**What the task requires**
The reply should hold only the lines from the one with "Problem, obwohl er die" through the end of the data, each given exactly.

Supplied data section start

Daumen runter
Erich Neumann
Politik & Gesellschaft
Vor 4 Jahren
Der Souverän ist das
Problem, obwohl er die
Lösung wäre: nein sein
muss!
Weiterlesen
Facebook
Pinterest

Supplied data section end

**Your response**
Problem, obwohl er die
Lösung wäre: nein sein
muss!
Weiterlesen
Facebook
Pinterest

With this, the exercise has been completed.